╭──

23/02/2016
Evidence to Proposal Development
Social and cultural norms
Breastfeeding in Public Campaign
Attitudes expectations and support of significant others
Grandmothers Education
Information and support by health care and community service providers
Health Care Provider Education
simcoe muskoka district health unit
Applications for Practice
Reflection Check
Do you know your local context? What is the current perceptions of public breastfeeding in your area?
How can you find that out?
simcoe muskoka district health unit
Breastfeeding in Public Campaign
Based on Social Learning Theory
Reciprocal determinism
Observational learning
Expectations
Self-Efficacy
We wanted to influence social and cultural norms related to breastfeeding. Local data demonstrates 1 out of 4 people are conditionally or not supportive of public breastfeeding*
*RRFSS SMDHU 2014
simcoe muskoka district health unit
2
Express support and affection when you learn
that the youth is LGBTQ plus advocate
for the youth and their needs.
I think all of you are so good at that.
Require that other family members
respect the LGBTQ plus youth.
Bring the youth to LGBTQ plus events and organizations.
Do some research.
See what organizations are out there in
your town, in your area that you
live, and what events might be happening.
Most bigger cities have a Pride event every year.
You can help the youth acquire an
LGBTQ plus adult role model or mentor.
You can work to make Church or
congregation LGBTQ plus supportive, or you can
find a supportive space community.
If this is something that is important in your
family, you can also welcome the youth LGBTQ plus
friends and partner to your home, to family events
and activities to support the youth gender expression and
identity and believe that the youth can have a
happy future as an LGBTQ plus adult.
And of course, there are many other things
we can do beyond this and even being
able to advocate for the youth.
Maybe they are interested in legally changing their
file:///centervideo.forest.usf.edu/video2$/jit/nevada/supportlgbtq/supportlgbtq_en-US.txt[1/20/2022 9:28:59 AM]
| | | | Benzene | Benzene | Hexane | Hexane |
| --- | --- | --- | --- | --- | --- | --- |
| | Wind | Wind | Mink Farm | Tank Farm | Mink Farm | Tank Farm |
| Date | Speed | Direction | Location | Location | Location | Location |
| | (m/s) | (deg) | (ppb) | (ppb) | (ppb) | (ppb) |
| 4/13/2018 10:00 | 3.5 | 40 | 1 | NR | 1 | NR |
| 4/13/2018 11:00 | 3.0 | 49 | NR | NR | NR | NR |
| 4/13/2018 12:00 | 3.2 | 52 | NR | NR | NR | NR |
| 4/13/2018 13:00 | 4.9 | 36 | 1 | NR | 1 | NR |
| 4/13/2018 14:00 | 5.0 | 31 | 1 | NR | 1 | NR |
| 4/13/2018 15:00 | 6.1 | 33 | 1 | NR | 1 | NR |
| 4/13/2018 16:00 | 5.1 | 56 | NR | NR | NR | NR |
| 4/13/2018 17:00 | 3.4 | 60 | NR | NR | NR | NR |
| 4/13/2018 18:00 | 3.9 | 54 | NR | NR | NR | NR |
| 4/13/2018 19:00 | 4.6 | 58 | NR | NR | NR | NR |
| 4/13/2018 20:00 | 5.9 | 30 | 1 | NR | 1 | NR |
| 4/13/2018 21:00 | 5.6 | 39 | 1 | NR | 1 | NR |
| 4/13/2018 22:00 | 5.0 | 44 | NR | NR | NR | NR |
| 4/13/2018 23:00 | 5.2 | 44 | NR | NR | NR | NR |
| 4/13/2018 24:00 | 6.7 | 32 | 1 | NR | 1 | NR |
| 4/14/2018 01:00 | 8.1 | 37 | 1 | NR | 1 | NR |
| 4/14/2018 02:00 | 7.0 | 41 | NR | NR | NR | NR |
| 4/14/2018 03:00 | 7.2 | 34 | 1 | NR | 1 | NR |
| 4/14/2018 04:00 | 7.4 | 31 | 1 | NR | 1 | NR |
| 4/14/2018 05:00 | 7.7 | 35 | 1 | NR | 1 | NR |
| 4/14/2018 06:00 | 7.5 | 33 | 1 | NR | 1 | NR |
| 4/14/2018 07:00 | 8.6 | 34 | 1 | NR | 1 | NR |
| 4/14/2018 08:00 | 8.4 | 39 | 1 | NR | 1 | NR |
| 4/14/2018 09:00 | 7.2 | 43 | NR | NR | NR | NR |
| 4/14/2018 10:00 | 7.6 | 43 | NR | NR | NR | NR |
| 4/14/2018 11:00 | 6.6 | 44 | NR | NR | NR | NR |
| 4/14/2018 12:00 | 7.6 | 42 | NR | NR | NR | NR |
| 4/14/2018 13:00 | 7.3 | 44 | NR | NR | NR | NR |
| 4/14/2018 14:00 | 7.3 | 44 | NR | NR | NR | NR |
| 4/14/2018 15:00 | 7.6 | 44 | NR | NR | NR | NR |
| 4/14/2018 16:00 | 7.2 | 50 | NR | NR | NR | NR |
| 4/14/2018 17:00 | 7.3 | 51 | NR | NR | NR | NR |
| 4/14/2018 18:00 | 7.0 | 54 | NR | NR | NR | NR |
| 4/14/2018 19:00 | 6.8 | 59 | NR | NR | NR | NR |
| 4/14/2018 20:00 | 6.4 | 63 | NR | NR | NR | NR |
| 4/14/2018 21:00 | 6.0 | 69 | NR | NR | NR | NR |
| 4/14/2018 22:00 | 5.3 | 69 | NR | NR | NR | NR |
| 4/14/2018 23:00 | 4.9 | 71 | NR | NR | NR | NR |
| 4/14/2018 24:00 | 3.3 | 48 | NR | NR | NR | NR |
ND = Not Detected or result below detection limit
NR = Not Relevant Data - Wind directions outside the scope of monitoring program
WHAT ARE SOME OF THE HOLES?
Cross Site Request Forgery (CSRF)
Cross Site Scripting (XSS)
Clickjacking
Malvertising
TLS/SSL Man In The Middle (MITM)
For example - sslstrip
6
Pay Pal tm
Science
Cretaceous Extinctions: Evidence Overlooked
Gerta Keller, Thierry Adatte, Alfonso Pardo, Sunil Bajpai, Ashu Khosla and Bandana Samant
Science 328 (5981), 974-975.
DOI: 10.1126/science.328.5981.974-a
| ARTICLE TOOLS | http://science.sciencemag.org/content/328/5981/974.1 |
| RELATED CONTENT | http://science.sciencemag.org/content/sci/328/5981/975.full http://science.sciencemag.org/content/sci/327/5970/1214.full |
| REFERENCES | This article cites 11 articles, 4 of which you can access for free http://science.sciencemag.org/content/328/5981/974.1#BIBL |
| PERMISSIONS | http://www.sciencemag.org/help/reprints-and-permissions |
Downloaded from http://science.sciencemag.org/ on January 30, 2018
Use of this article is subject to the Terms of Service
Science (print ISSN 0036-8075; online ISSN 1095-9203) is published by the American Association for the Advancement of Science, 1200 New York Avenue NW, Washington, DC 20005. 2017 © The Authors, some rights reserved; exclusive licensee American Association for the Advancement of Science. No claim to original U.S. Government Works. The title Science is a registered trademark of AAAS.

╰──

Every line from the one containing "DOI: 10.1126/science.328.5981.974-a" to the end of the entries must be set down exactly, with none omitted and none added.

DOI: 10.1126/science.328.5981.974-a
| ARTICLE TOOLS | http://science.sciencemag.org/content/328/5981/974.1 |
| RELATED CONTENT | http://science.sciencemag.org/content/sci/328/5981/975.full http://science.sciencemag.org/content/sci/327/5970/1214.full |
| REFERENCES | This article cites 11 articles, 4 of which you can access for free http://science.sciencemag.org/content/328/5981/974.1#BIBL |
| PERMISSIONS | http://www.sciencemag.org/help/reprints-and-permissions |
Downloaded from http://science.sciencemag.org/ on January 30, 2018
Use of this article is subject to the Terms of Service
Science (print ISSN 0036-8075; online ISSN 1095-9203) is published by the American Association for the Advancement of Science, 1200 New York Avenue NW, Washington, DC 20005. 2017 © The Authors, some rights reserved; exclusive licensee American Association for the Advancement of Science. No claim to original U.S. Government Works. The title Science is a registered trademark of AAAS.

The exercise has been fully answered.